Unlocking the potential of farmers in East and Central Africa through cooperatives 

In East and Central Africa, Solidaridad is working with more than 1,000 cooperatives including Oromia Coffee Farmers Cooperative Union in Ethiopia and Katheri Dairy Farmers Cooperative in Kenya. 

Our goal is to strengthen the capacity of the cooperatives to enable them to offer quality services to smallholder farmers (more than 100,000 cooperative members).
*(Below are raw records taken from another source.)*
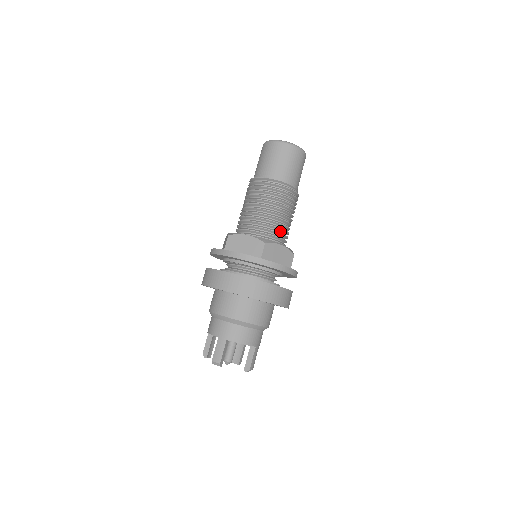
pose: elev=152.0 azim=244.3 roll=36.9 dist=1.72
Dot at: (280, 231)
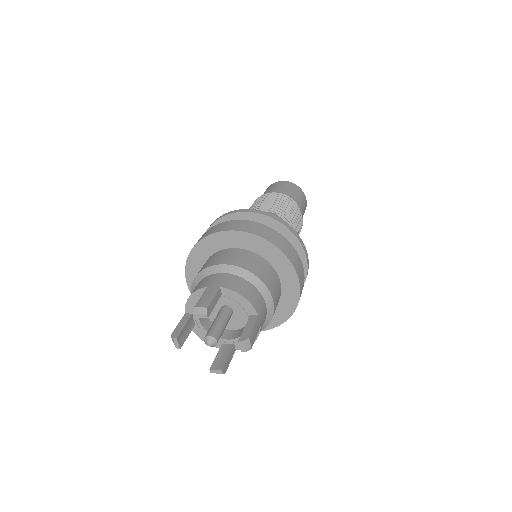
Dot at: occluded
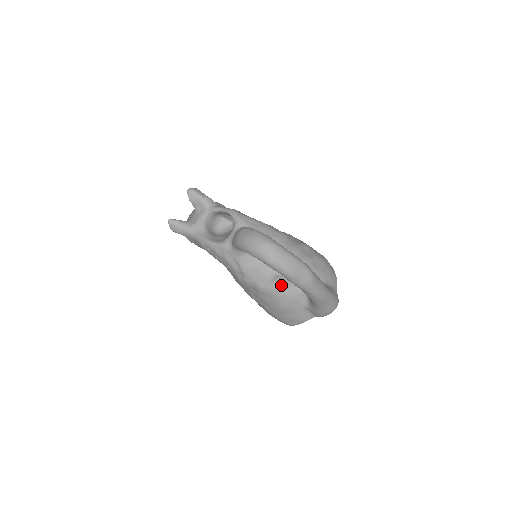
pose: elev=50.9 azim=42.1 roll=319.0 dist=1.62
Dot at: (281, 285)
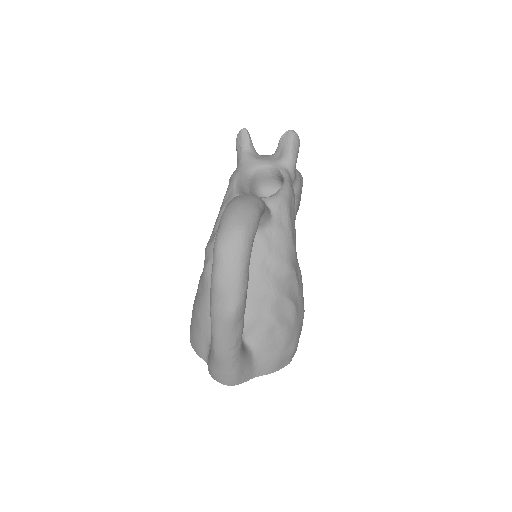
Dot at: occluded
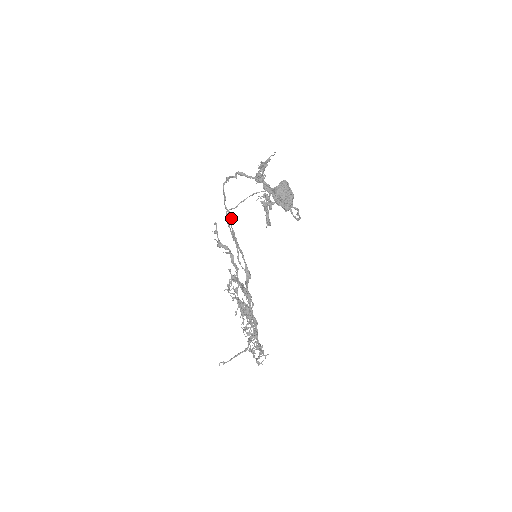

The services include the provision of farming inputs, extension services, training on agronomy and animal husbandry best practices, linkages with markets and input providers as well as service providers (financial and insurance). 
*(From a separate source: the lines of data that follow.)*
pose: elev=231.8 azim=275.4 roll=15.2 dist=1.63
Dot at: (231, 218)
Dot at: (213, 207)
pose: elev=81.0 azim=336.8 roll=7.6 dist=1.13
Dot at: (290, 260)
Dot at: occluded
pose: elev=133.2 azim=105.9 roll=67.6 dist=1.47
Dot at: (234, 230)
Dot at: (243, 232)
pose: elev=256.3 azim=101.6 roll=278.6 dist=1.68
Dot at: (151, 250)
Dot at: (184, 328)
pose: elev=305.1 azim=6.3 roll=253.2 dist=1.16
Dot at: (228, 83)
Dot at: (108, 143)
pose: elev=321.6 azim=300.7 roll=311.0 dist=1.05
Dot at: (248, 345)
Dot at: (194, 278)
Through our inclusive programming, we also strive to foster effective credit risk management, as well as enhance leadership capacities to enable the cooperatives to maximize opportunities for growth while minimizing risks, such as inefficient use of resources.  

Moreover, Solidaridad supports the cooperatives to be more competitive through the enhancement of internal controls and promoting the adoption of effective technologies including the Dairy Management System, Farmer Solution and soil testing among others.  

Solidaridad also offers financing solutions for small and medium-sized enterprises (SMEs) and SACCOs for on-lending components to members through PlusPlus, a crowdfunding platform. Since August 2020,  PlusPlus has disbursed Euros 214,950 (Kshs 27, 506,915) in East Africa, benefiting about 1,058 smallholder farmers. The solution offers competitive debt for both working capital and asset financing to boost SMEs’ and cooperatives’ capital. 

While not all cooperatives are equally good, many offer quality services to farmers at competitive rates. Financing and supporting cooperatives that are transparent, inclusive, demonstrate a solid entrepreneurial management style, and adopt value-adding technologies will go a long way in unlocking the full potential of smallholder farmers in East and Central Africa.